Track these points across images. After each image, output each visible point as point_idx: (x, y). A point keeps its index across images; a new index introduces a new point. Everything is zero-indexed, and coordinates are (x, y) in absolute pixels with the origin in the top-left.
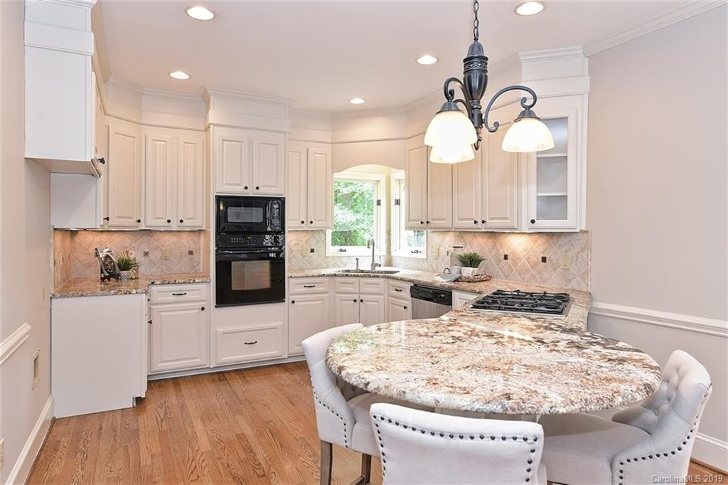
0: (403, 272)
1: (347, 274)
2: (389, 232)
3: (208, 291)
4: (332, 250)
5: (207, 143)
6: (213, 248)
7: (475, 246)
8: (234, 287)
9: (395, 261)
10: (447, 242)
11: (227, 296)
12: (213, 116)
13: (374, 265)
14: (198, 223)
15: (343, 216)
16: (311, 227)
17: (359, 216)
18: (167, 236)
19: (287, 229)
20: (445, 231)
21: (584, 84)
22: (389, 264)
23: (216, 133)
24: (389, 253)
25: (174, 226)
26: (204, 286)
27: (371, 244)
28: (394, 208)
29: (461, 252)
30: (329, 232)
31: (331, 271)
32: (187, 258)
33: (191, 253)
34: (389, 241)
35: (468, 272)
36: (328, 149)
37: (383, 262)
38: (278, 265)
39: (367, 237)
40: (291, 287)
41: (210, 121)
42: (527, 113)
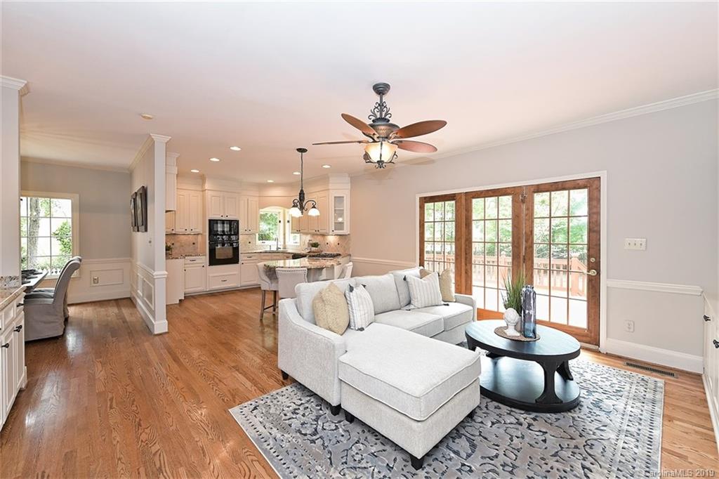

Instructions for the task:
Pictures do not belong in the copy. Repeat exactly each line from the one with "35: (468, 272)" through the end of the listing.

Your response:
35: (468, 272)
36: (328, 149)
37: (383, 262)
38: (278, 265)
39: (367, 237)
40: (291, 287)
41: (210, 121)
42: (527, 113)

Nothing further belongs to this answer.